Over 40,000 Cisco IOS XE devices infected with backdoor using zero-day

More than 40,000 Cisco devices running the IOS XE operating system have been compromised after hackers exploited a recently disclosed maximum severity vulnerability tracked as CVE-2023-20198.

There is no patch or a workaround available and the only recommendation for customers to secure the devices is to “disable the HTTP Server feature on all internet-facing systems.”

Networking gear running Cisco IOS XE includes enterprise switches, industrial routers, access points, wireless controllers, aggregation, and branch routers.

Tens of thousands of Cisco devices exposed

Initial estimates of breached Cisco IOS XE devices were around 10,000 and the number started growing as security researchers scanned the internet for a more accurate figure.

On Tuesday, the LeakIX engine for indexing services and web applications exposed on the public web said they found about 30,000 infected devices, without counting the rebooted systems.

The search relied on the indicators of compromise (IoCs) that Cisco provided to determine the successful exploitation of CVE-2023-20198 on an exposed device and revealed thousands of infected hosts in the United States, the Philippines, and Chile.

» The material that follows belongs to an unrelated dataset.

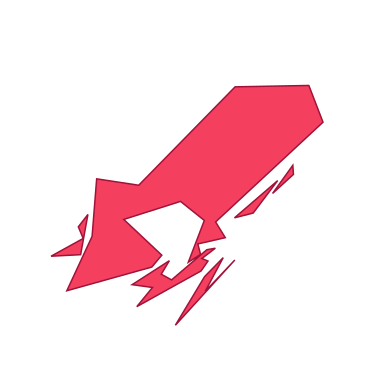 outline of Canada, rotated 133°
{"feature_id": "CAN", "entity_name": "Canada", "entity_type": "country or territory", "adm_level": 0, "iso_a3": "CAN", "parent_name": "North America", "parent_adm1": "", "projection": "equal_earth", "projection_center": [-89.555, 62.395], "detail": "coarse", "context": "isolated", "style": "filled", "palette": "rose", "viewbox_px": 384, "rotation_deg": 133, "n_neighbors": 0, "source": "natural_earth", "source_scale": "50m", "svg_char_len": 772}
<svg xmlns="http://www.w3.org/2000/svg" viewBox="0 0 384 384"><g transform="rotate(133 192 192)"><path d="M85.7,232.2L34.4,179.2L51.6,143.8L197.8,154.3L202.7,136.5L226.0,152.3L231.8,143.2L245.9,146.8L204.4,163.6L206.7,194.0L258.6,223.2L258.8,171.0L274.3,170.2L349.6,216.2L292.6,234.8L247.4,270.7L223.4,235.6L85.7,232.2ZM217.2,136.6L233.9,139.4L231.6,133.2L243.5,131.5L313.5,154.2L288.8,155.8L300.6,172.6L257.7,161.7L273.1,158.4L270.2,147.0L224.1,141.8L217.2,136.6ZM212.5,114.3L300.8,113.3L245.3,125.1L218.7,124.4L255.6,114.6L212.5,114.3ZM125.2,137.1L165.7,132.9L181.9,143.3L125.2,137.1ZM335.1,251.3L300.2,239.9L295.0,251.4L279.4,252.8L313.8,230.7L335.1,251.3ZM109.9,129.8L138.1,132.1L103.7,136.5L109.9,129.8Z" fill="#f43f5e" stroke="#9f1239" stroke-width="1.5"/></g></svg>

Using the same verification method from Cisco, the private CERT from Orange announced on Wednesday that there were more than 34,500 Cisco IOS XE IP addresses with a malicious implant as a result of exploiting CVE-2023-20198.

CERT Orange also published a Python script to scan for the presence of a malicious implant on a network device running Cisco IOS XE.

In an update on October 18, the Censys search platform for assessing attack surface for internet-connected devices said that the number of compromised devices it found increased to 41,983.

A precise number of Cisco IOS XE devices reachable over the public internet is difficult to obtain but Shodan shows a little over 145,000 hosts, most of them in the U.S.

Below is a screenshot with Shodan results for Cisco devices that have their Web UI accessible over the internet, using a query from Simo Kohonen, the CEO of Aves Netsec cybersecurity company.

Security researcher Yutaka Sejiyama also searched Shodan for Cisco IOS XE devices vulnerable to CVE-2023-20198 and found close to 90,000 hosts exposed on the web.

In the U.S., many of the devices are from communications providers such as Comcast, Verizon, Cox Communications, Frontier, AT&T, Spirit, CenturyLink, Charter, Cobridge, Windstream, and Google Fiber. 

Sejiyama’s list also includes medical centers, universities, sheriff’s offices, school districts, convenience stores, banks, hospitals, and government entities with Cisco IOS XE devices exposed online.

“There is no need to expose the IOS XE login screen on the Internet in the first place,” Sejiyama told BleepingComputer, echoing Cisco’s advice of not exposing the web UI and management services to the public web or to untrusted networks.

The researcher expressed concern at this practices, saying that “organizations using the equipment in such a manner are likely to be unaware of this vulnerability or breach.” 

Risk persists after device reboot

Cisco disclosed CVE-2023-20198 on Monday but threat actors had been leveraging it before September 28, when it was a zero-day, to create a high-privilege account on affected hosts and take full control of the device.

Cisco updated its advisory today with new attacker IP addresses and usernames, as well as fresh rules for the Snort open-source network intrusion detection system and intrusion prevention system.

The researchers note that threat actors behind these attacks use a malicious implant, which does not have persistence and is removed after rebooting the device.

However, the new accounts it helped create continue to be active and “have level 15 privileges, meaning they have full administrator access to the device.”

Based on Cisco’s analysis, the threat actor collects details about the device and carries out preliminary reconnaissance activity. The attacker is also clearing logs and removing users, probably to hide their activity.

The researchers believe that behind these attacks is only one threat actor but could not determine the initial delivery mechanism.

Cisco has not disclosed additional details about the attacks but promised to offer more information when it completes the investigation and when a fix is available.